Here’s an example of how a web page shouldn’t be done:
<div class="title">Title <div class="date">30/01/2011</div></div> <div class="text">Lorem ipsum dolor sit amet, consectetur adipiscing elit. Pellentesque at magna velit. Maecenas suscipit, lorem vel ultrices congue, diam tellus ullamcorper magna, non ultrices orci nulla sit amet dui.</div> <div id="listBox"> <div class="listItem">Lorem ipsum dolor sit amet</div> <div class="listItem">Lorem ipsum dolor sit amet</div> </div>
And here’s that example well done:
<h1>Title <span class="date">30/01/2011</span></h1> <p>Lorem ipsum dolor sit amet, consectetur adipiscing elit. Pellentesque at magna velit. Maecenas suscipit, lorem vel ultrices congue, diam tellus ullamcorper magna, non ultrices orci nulla sit amet dui.</p> <ol> <li>Lorem ipsum dolor sit amet</li> <li>Lorem ipsum dolor sit amet</li> </ol>
Divs are very useful when stablishing page modules, areas or boxes, but not for everything in your page.
Is that all we have in HTML4 or XHTML?
There isn’t only the correct use of tags for semanticize a web in old standards, there were also some tags mainly unknown that exist for this very purpose.
- abbr. This lets you use an abbreviation and stablish its meaning.
Example: <abbr title=”Mister”>Mr</abbr> - acronym. Just like abbr but for acronyms.
Example: <acronym title=”Extensible Hypertext Markup Language”>XHTML</acronym> - address. To stablish that something is an address.
Example: <address>19 Mine Street, London</address> - cite. To cite others work.
Example: <cite>Jeffrey Zeldman, Designing with web standards, page 145</cite> - code. This is not only semantic but also helps in showing a source code in monospace.

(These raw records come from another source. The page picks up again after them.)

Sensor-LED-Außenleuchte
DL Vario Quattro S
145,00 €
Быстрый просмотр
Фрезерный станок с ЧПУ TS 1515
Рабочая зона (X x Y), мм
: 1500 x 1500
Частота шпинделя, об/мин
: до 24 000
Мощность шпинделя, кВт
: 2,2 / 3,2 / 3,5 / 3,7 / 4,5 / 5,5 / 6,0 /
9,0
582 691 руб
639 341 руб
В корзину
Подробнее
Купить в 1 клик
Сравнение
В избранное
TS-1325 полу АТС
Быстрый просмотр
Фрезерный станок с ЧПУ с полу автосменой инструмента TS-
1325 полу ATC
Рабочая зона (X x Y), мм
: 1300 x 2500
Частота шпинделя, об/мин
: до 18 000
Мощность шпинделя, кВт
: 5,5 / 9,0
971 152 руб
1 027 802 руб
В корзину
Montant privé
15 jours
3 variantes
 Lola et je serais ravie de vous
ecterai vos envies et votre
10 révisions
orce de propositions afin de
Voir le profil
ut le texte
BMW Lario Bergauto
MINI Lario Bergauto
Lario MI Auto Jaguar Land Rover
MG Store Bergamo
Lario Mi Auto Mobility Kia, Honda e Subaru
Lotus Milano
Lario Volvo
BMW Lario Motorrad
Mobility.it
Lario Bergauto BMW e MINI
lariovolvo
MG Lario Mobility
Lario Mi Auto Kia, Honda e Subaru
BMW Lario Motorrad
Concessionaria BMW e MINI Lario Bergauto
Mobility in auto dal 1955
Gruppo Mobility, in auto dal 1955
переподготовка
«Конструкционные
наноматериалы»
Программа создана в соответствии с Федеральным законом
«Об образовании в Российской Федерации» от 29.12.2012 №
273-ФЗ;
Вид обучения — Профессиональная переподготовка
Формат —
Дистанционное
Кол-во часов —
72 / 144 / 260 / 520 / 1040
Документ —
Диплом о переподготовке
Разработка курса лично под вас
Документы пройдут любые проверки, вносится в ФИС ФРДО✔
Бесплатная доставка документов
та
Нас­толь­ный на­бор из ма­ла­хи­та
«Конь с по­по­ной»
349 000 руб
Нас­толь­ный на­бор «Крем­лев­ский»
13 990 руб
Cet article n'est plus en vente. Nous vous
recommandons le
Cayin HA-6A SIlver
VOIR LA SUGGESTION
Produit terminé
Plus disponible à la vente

Example: <code>var i int = 0;</code> - del. Used when a text is deleted without deleting it. Normally used when something has been updated and corrected.
Example: Google is <del>evil</del> cool. - dfn. To define the meaning of a word.
Example: <dfn>Standard</dfn>: A group of rules approved by a group of people.
There are a lot more you can use just checking W3C specs, all of them very useful for robots for blind people, translators, or even crawlers.